Die Frustration und die Ausweglosigkeit aus den Auswirkungen des Nazi-Terrors auf ihr Leben kulminieren im Schlussteil in einem Selbstmordanschlag der Protagonistin auf die Mörder*innen ihrer Familie. Sie findet sie im Umfeld der rechtsextremen Partei „goldene Morgenröte“ in Griechenland. Während die internationale Vernetzung des rechtsextremen Spektrums eine große reale Gefahr darstellt, wird die reale Unterstützer*innenszene des rechtsextremen Terrors in Deutschland durch ihre Nicht-Darstellung verharmlost. Allerdings hat der Film nicht den Anspruch, reale Umstände des Rechtsextremismus in Deutschland abzubilden. Es geht vielmehr um die Identifikation mit Betroffenen rechten Terrors im Angesicht von rassistischer Diskriminierung durch Ermittlungs- und Justizbehörden, durch die eigene Familie und die Presse. Es geht um Schmerz, Zorn und Ausweglosigkeit. Dass hierbei die politischen Tatmotive und die Realität rechtsextremer Strukturen in Deutschland in den Hintergrund geraten, ist schade, aber vertretbar.

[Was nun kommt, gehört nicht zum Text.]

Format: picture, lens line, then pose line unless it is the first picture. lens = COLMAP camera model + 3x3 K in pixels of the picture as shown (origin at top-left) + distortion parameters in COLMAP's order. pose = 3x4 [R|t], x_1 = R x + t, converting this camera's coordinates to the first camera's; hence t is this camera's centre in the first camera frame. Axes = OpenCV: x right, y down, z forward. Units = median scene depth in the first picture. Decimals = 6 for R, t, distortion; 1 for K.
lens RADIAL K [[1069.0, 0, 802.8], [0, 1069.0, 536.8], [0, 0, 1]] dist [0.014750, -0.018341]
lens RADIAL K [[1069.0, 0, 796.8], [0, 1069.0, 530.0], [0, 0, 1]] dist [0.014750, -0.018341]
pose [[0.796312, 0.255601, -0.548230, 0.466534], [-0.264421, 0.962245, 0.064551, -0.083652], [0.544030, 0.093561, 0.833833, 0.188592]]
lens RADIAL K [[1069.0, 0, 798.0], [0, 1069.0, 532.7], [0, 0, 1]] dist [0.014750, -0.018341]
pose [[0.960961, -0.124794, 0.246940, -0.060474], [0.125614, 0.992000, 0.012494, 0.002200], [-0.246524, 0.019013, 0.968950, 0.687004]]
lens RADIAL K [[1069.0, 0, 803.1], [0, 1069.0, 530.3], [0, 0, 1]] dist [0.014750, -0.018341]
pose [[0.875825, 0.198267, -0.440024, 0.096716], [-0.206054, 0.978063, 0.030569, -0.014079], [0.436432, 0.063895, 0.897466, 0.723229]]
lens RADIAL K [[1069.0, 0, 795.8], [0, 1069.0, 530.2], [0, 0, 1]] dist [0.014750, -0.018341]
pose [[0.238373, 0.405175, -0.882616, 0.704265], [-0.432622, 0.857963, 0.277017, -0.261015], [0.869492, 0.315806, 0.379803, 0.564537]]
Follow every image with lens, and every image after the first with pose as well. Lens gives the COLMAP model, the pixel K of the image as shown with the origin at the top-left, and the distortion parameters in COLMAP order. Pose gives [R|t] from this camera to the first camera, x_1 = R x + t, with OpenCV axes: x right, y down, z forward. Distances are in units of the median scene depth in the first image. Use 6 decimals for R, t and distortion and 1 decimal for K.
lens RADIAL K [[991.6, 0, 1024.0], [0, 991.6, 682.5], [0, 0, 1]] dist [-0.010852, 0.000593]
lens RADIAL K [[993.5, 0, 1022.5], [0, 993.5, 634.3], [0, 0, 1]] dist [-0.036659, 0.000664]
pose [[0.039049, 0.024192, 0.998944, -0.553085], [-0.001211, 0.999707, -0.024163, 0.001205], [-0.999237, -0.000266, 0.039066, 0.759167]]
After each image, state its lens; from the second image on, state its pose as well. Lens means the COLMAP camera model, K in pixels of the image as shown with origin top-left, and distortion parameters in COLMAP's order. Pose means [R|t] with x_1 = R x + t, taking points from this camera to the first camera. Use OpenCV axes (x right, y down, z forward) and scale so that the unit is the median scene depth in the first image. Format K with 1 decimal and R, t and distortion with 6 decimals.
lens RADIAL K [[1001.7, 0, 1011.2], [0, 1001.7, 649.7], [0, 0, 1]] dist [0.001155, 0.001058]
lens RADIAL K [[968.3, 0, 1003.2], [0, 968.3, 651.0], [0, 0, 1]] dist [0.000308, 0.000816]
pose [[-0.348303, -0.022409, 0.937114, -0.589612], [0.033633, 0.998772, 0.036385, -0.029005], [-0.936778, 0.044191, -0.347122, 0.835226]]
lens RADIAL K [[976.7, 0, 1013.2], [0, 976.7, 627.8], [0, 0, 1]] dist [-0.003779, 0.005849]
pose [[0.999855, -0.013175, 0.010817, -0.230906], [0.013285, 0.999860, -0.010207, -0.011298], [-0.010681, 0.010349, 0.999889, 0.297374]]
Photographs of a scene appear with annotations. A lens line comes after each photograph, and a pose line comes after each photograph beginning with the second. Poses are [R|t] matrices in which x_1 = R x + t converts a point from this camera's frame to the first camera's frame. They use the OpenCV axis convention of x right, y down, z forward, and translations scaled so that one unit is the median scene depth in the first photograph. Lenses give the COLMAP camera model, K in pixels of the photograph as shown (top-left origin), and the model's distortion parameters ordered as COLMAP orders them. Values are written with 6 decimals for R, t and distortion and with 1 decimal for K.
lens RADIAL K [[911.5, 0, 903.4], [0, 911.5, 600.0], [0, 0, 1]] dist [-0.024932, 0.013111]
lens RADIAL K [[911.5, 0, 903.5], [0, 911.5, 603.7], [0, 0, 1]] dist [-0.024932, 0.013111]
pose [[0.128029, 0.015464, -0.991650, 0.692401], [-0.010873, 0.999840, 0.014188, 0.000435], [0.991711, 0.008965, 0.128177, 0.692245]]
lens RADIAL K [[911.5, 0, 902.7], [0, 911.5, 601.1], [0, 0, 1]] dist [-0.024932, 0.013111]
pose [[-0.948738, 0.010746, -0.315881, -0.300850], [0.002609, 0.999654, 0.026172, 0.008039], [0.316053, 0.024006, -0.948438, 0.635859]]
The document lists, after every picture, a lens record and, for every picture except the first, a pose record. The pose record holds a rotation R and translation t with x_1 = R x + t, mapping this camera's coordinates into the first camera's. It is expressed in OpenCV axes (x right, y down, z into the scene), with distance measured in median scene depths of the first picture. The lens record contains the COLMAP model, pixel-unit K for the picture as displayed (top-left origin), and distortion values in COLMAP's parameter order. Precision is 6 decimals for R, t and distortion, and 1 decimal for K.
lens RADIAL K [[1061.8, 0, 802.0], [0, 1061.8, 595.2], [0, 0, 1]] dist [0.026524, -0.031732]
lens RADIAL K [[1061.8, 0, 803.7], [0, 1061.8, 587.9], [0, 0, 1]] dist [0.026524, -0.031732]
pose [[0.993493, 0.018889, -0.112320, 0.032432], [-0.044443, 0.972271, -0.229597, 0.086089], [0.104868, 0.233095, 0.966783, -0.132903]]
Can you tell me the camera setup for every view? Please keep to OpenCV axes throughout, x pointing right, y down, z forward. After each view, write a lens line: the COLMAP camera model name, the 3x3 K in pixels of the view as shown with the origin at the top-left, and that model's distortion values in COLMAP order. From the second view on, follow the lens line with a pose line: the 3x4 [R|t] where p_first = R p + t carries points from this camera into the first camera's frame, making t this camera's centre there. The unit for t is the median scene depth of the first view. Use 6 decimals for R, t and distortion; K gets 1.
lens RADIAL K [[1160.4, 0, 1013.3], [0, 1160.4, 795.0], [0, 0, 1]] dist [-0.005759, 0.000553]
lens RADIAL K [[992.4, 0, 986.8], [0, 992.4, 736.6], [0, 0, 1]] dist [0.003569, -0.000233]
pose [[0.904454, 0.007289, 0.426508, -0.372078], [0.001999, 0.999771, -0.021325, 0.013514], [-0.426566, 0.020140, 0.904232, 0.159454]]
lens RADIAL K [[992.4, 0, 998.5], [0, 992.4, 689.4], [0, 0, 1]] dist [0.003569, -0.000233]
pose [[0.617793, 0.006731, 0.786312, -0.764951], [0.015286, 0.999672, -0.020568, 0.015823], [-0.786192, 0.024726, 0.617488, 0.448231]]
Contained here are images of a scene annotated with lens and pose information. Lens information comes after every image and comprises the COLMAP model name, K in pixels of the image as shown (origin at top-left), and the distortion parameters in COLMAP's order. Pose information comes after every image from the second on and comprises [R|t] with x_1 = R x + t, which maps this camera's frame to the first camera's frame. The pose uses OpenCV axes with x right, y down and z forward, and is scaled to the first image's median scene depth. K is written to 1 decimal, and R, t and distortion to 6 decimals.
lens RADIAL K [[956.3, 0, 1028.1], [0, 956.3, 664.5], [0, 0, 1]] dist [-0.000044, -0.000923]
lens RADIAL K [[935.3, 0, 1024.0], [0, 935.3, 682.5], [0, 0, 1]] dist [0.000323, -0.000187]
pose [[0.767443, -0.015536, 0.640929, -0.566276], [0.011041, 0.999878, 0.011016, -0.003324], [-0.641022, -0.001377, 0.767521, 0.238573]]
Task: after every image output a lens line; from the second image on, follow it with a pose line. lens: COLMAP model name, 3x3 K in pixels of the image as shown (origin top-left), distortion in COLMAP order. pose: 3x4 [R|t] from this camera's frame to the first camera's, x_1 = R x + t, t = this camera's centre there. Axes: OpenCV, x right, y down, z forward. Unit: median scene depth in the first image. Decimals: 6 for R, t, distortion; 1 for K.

Denn was der Film auch an seinem Ende leistet, ist eine eindrucksvolle Darstellung der zahlreichen Steine, die Betroffenen von rechtsextremer Gewalt von verschiedenen Akteur*innen in den Weg gelegt werden und welcher Schmerz durch rechtsextremen Terror und den unsensiblen Umgang damit entsteht. Wie viel mehr und größere Steine eine Protagonistin mit Migrationshintergrund hätte überwinden müssen, bleibt offen. Auch die Frage nach wirksamen Strategien gegen Rechtsextremismus wird nicht beantwortet – über acht Jahre nach der Enttarnung des „NSU“ hat weder die Gesellschaft noch die Politik eine geeignete Antwort darauf gefunden. Diese Tatenlosigkeit klagt der Film aus betroffener Perspektive an und hat damit keinen Zipfel seiner Aktualität eingebüßt. Denn unterdessen illustrieren die weiteren rechtsextremen Anschläge in Halle, Hanau, Kassel und weiteren Orten und die aufgedeckten rechtsextremen Terrorgruppen die Dringlichkeit einer handfesten Strategie gegen Rechtsextremismus.